La théorie philosophique de la connaissance scientifique

Les progrès de la science positive ne sont pas sans conséquence sur la pensée philosophique elle-même. Les sciences couvrant désormais l'ensemble du connaissable ou presque, la philosophie semble littéralement sans objet, d'autant qu'il est impensable qu'elle rivalise avec les sciences positives en utilisant ses propres méthodes. Pour sauver et légitimer son existence, elle en vient à abandonner la connaissance de l'étant aux sciences positives et se tourne vers la connaissance scientifique elle-même. En devenant théorie de la connaissance (Erkenntnistheorie), elle retrouve un domaine spécifique, inaccessible, par principe, aux sciences positives. La théorie de la connaissance est en fait aussi ancienne que la philosophie elle-même : dans le Théétète, Platon cherchait déjà à définir l'essence de la science, et, dans l'Organon, Aristote formalisait le raisonnement scientifique. Mais elle a pris une ampleur nouvelle à la fin du xixe siècle. Afin d'en donner un aperçu, nous allons présenter ici deux des principales tendances apparues à cette époque : le néo-kantisme, qui s'est développé principalement en Allemagne, et le positivisme.
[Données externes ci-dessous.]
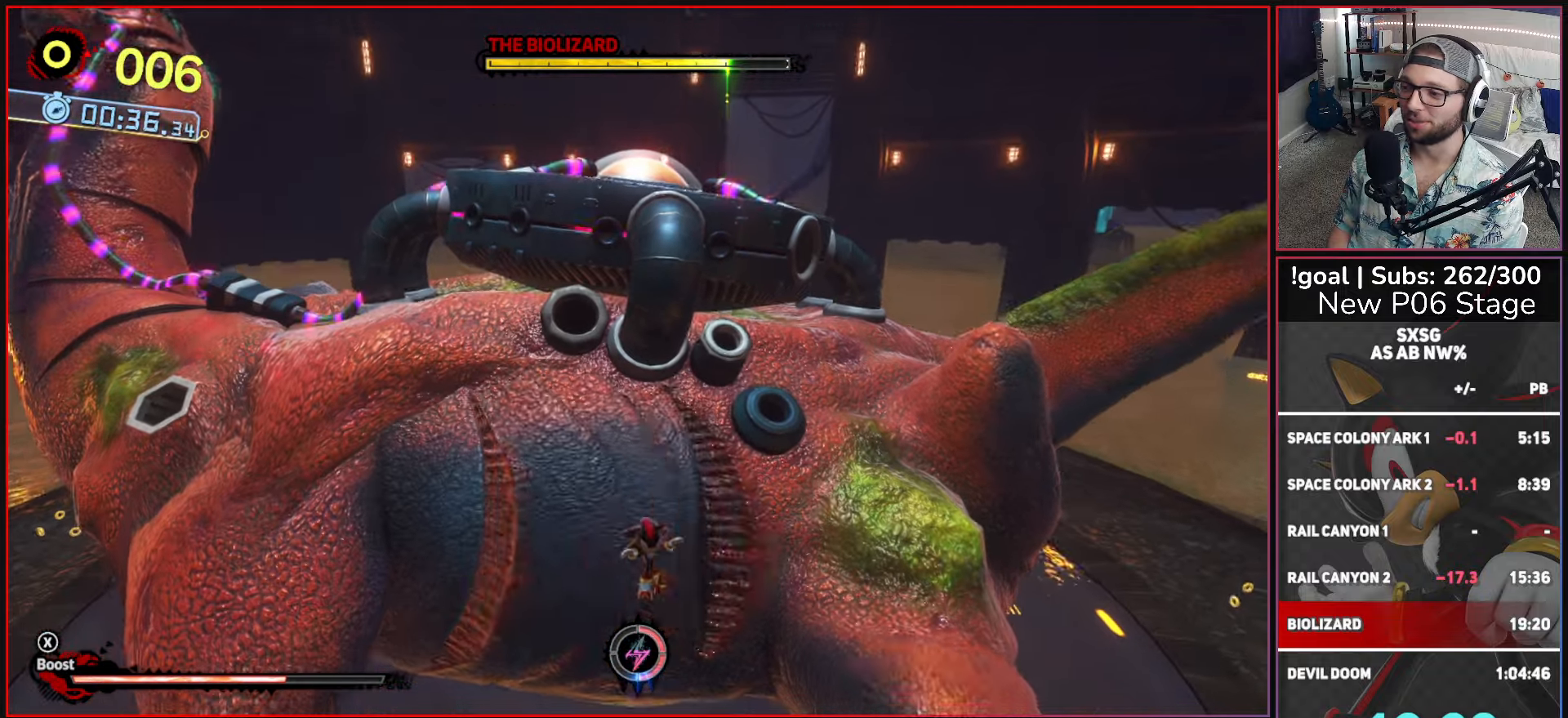
{"buttons": [], "left_stick": "center", "right_stick": "center", "events": []}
Les fondements transcendantaux de la connaissance scientifique : le néo-kantisme

Le néo-kantisme, et singulièrement le néo-kantisme de l'école de Marbourg, fondée par Hermann Cohen, se veut d'abord et avant tout une réflexion sur le fait de la science, et principalement de la science physico-mathématique de la nature. « Quiconque nous est lié, écrivent Cohen et Paul Natorp en lançant le journal de l'école de Marbourg, s'en tient avec nous à la fondation de la méthode transcendantale. La philosophie est liée, selon nous, au fait de la science, selon la manière dont elle s'élabore elle-même. La philosophie est par conséquent la théorie des principes de la science, et plus généralement de toute la culture. » D'une façon générale, les néo-kantiens de Marbourg transforment, chacun à leur manière, le criticisme kantien en ce qu'on pourrait appeler un « idéalisme logique ». La dualité, fondamentale chez Kant, de la sensibilité et de l' entendement disparaît au profit de l'entendement. Cela veut dire qu'il n'y a pas de facteur étranger à la pensée, pas de donné externe, mais que tout être est un être posé par la pensée, est un produit de la pensée elle-même.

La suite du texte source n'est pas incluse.